>> Start

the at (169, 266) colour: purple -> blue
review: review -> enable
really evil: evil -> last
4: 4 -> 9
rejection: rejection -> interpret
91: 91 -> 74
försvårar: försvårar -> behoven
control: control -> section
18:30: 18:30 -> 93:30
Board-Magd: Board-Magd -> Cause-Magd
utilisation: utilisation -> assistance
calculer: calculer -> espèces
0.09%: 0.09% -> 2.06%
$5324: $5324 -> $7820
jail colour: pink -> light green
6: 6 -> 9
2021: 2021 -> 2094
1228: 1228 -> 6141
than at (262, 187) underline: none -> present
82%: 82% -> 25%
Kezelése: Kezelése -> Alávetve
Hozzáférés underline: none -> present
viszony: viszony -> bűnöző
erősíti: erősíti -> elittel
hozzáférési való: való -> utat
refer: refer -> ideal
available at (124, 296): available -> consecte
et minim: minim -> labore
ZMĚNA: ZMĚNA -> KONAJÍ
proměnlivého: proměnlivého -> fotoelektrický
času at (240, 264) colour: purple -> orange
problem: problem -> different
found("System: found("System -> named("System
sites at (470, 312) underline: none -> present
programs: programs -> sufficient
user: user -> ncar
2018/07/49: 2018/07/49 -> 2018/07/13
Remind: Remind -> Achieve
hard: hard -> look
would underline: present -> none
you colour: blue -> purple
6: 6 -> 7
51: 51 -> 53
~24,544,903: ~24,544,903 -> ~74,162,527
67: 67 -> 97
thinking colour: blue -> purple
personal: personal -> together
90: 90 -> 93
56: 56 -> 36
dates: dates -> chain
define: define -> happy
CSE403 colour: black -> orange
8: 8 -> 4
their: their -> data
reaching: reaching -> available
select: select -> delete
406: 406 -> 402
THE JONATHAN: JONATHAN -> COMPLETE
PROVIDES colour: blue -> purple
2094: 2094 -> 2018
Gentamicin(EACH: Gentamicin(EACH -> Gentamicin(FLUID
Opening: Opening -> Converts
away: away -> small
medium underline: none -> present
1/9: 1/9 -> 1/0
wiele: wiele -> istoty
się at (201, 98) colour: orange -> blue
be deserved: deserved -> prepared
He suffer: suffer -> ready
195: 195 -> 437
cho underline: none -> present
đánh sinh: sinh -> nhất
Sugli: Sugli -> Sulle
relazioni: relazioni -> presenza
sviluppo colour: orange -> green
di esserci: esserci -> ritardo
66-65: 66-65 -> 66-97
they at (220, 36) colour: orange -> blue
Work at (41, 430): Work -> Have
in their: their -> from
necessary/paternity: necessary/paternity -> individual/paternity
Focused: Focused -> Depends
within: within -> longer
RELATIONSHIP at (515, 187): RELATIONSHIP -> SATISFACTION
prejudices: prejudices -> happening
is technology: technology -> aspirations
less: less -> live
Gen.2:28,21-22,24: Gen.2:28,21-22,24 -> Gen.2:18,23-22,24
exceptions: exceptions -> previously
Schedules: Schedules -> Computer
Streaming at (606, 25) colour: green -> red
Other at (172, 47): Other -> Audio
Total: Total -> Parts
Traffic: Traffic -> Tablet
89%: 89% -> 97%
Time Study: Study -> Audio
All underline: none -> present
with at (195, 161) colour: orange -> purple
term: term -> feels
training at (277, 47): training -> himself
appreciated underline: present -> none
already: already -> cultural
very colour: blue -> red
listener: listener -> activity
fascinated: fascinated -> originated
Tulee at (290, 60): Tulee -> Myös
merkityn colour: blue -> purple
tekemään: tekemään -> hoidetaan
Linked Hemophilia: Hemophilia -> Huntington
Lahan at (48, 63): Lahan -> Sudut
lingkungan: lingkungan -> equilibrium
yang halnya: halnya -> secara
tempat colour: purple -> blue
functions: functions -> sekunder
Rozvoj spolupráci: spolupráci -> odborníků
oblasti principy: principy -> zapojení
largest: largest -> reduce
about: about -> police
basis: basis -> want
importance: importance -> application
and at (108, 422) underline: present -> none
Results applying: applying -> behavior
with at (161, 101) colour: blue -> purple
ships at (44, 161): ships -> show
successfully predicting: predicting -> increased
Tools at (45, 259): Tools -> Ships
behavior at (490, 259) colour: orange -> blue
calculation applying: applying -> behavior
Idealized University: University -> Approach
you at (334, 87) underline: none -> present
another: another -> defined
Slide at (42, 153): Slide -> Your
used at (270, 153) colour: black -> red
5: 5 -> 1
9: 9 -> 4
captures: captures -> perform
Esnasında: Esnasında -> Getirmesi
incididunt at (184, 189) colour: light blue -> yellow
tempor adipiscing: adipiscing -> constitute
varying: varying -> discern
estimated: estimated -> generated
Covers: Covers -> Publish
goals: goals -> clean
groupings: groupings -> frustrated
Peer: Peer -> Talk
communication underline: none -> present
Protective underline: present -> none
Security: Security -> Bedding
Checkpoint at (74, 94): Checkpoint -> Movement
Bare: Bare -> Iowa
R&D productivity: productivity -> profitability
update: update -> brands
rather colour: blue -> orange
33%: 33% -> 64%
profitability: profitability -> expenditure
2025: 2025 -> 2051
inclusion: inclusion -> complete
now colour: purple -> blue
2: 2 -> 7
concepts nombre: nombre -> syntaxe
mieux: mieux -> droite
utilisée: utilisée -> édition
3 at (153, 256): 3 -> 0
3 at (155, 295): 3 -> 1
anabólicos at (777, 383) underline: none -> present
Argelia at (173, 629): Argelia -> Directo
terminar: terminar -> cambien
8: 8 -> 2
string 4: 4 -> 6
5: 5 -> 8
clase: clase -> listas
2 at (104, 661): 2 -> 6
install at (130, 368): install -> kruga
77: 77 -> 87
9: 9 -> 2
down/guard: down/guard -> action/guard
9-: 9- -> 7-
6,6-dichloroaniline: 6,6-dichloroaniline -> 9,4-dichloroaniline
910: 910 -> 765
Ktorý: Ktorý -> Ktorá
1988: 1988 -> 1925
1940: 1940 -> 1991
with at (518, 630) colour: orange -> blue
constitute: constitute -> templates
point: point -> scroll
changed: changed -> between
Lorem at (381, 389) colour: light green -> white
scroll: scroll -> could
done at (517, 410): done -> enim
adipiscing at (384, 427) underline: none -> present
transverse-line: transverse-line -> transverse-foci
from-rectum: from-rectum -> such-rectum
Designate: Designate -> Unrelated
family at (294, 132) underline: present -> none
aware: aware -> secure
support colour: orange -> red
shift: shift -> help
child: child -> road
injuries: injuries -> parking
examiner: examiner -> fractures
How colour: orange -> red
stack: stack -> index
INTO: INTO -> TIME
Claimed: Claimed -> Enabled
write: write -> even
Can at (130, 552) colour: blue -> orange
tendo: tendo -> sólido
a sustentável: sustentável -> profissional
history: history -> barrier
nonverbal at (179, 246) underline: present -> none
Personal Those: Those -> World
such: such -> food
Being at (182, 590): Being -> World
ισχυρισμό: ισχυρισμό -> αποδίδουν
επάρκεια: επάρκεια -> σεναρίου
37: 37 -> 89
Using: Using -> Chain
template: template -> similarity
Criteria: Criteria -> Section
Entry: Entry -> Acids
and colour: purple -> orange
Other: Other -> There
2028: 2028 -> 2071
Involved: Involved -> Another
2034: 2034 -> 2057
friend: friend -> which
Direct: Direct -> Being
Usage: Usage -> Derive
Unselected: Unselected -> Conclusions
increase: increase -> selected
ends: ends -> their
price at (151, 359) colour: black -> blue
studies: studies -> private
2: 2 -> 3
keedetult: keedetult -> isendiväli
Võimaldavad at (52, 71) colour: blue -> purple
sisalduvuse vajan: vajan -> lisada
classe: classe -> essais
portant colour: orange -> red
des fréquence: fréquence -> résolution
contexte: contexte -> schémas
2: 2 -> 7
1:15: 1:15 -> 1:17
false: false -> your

>> End

Rewrite the records from the start through the line with "jail colour: pink -> light green", replacing every "utilisation" with "usage" and changing nothing else.

the at (169, 266) colour: purple -> blue
review: review -> enable
really evil: evil -> last
4: 4 -> 9
rejection: rejection -> interpret
91: 91 -> 74
försvårar: försvårar -> behoven
control: control -> section
18:30: 18:30 -> 93:30
Board-Magd: Board-Magd -> Cause-Magd
usage: usage -> assistance
calculer: calculer -> espèces
0.09%: 0.09% -> 2.06%
$5324: $5324 -> $7820
jail colour: pink -> light green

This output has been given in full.